▶ _Document extract_
########################################

Intact Mass and Top-Down HPLC/MS Analysis of Monoclonal IgG Antibodies on Orbitrap

摘要

Molecular weight of intact monoclonal lgG antibody (150 kDa) was accurately determined on Orbitrap within +/- 2 Da by both direct infusion and on-line with reversed-phase HPLC. Both accurate mass and top-down fragmentation information was acquired within a short, 20-minutes reversed-phase HPLC/MS run, with Orbitrap alternating between a high mass range scan (for intact mass analysis) and a normal mass range scan with in-source fragmentation (for top-down analysis). The method can be used in pharmaceutical applications to establish identity and assess chemical modifications of therapeutic monoclonal IgG antibodies. This utility was illustrated by characterizing disulfide isoforms of an IgG2 antibody (Figure 5) and glutamine and pyroglutamate variants of a heavy chain (Figure 8). Glycosylation profile including several glycoforms with different numbers of terminal galactose residues (162 Da) can be determined from mass spectra of intact and reduced IgG antibodies. As expected, formic acid instead or in addition to TFA increased ion abundance and mass spectrometric resolution, but decreased HPLC resolution of the IgG2 disulfide isoforms and the heavy chain N-terminal forms. Acetonitrile instead of n-propanol increased abundance of heavy chains top-down fragments, but also decreased HPLC resolution. An initial evaluation indicated that HPLC/MS/MS of light and heavy chains of a reduced and alkylated IgG increased number of fragmentation sites and structural resolution of analysis compare to the intact analysis (Figure 7-8). This middle-down method was further developed and described in details on poster (4).

########################################

▶ _Excerpted records_

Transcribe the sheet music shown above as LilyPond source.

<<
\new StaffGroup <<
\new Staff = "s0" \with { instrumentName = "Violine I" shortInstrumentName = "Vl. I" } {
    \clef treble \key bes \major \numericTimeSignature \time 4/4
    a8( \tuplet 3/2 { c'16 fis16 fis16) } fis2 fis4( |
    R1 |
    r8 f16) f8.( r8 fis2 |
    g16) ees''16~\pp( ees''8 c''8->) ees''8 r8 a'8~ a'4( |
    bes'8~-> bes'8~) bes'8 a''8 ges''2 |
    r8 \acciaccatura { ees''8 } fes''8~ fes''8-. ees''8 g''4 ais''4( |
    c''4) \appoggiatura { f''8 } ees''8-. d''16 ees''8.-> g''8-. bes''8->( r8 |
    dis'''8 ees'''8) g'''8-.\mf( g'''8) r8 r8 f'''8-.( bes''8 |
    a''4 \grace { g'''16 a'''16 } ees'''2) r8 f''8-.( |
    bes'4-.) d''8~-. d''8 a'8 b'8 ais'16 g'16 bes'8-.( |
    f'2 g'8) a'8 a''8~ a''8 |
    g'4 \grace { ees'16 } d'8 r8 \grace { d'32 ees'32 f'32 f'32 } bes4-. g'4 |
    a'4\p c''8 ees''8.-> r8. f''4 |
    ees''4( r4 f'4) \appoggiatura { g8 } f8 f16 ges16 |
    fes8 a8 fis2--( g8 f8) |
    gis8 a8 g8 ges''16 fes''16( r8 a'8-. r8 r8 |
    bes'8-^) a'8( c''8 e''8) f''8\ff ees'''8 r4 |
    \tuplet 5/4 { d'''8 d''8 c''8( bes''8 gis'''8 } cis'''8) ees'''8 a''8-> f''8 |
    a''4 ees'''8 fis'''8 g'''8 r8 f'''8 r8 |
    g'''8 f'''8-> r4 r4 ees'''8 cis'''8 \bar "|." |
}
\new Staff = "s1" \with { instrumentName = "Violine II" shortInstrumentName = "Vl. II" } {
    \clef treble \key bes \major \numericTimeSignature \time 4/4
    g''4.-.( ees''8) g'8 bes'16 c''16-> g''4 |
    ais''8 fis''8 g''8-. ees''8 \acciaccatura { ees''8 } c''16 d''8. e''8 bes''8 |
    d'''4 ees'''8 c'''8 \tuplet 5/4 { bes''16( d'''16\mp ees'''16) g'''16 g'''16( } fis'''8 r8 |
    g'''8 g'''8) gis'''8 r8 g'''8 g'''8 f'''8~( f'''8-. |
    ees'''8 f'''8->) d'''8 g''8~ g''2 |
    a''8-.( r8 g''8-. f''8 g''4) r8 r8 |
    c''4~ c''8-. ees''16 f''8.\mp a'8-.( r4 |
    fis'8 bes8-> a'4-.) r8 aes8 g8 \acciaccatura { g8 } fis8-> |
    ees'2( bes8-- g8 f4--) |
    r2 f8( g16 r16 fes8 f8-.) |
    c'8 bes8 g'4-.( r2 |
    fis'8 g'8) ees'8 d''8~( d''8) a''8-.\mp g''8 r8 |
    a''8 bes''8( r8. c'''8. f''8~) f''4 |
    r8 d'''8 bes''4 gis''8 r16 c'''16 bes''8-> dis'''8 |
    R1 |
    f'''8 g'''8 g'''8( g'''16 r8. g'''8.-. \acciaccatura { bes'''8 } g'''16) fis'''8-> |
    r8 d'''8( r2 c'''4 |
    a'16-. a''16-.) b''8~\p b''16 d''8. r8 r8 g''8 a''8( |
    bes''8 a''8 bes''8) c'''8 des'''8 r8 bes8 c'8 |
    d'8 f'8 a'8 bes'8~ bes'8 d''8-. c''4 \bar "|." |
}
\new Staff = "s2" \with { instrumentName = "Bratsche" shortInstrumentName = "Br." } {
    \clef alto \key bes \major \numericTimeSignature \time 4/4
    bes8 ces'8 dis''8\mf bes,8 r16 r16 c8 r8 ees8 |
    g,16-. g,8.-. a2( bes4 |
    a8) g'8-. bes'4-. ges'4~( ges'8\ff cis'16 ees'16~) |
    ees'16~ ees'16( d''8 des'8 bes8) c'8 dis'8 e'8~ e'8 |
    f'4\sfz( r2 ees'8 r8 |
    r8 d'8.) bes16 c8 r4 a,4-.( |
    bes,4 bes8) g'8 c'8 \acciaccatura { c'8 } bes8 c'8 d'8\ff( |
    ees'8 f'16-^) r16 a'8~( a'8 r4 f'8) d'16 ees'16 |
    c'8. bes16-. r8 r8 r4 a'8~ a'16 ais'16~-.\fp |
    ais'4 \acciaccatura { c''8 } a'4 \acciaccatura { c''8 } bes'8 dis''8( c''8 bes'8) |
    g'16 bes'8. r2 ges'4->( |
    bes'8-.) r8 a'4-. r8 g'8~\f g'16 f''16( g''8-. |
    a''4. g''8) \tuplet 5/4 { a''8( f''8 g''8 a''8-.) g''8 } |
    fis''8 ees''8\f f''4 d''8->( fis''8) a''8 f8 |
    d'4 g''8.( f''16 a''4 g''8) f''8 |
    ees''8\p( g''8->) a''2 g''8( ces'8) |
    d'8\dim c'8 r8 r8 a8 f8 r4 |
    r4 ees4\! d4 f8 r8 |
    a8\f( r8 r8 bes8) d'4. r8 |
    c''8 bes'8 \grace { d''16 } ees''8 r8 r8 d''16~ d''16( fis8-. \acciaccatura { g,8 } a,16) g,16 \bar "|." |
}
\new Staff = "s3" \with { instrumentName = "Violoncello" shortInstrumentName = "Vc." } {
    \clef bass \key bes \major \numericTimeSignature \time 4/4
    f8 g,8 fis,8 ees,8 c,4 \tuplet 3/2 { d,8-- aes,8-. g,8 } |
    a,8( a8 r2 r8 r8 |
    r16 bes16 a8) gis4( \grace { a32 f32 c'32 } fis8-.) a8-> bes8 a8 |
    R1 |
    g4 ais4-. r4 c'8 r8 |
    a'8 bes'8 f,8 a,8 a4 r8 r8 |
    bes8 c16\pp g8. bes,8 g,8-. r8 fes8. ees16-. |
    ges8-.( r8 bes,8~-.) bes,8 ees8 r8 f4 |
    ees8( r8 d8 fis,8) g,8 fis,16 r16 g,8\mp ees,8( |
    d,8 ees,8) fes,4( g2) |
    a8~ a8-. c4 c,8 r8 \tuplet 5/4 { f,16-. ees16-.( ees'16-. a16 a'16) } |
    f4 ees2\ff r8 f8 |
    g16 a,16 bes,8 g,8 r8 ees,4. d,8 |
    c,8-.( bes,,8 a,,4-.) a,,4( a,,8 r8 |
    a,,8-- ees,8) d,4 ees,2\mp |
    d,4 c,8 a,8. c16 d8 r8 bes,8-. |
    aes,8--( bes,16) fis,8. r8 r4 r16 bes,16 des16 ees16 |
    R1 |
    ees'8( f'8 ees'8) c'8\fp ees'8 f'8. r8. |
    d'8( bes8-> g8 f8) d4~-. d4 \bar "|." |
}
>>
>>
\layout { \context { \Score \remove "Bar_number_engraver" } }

########################################

▶ _Exercise A_
Summarize the IgG antibody abstract in two sentences.
▶ _Exercise B_
Answer these questions using the IgG antibody abstract, one answer per line:
(i) What mass is given for a terminal galactose residue?
(ii) Which solvent, used instead of n-propanol, increased the abundance of heavy chain top-down fragments?
(iii) How long was the reversed-phase HPLC/MS run?
The entries have no connection to the IgG antibody abstract.

▶ _Answer space A_
Orbitrap determined the molecular weight of an intact 150 kDa monoclonal IgG antibody within +/- 2 Da, both by direct infusion and on-line with reversed-phase HPLC. A 20-minute HPLC/MS run alternating between a high mass range scan and a normal mass range scan with in-source fragmentation gave both accurate mass and top-down fragmentation information, and the method can establish identity and assess chemical modifications of therapeutic monoclonal IgG antibodies.

▶ _Answer space B_
(i) 162 Da
(ii) Acetonitrile
(iii) 20 minutes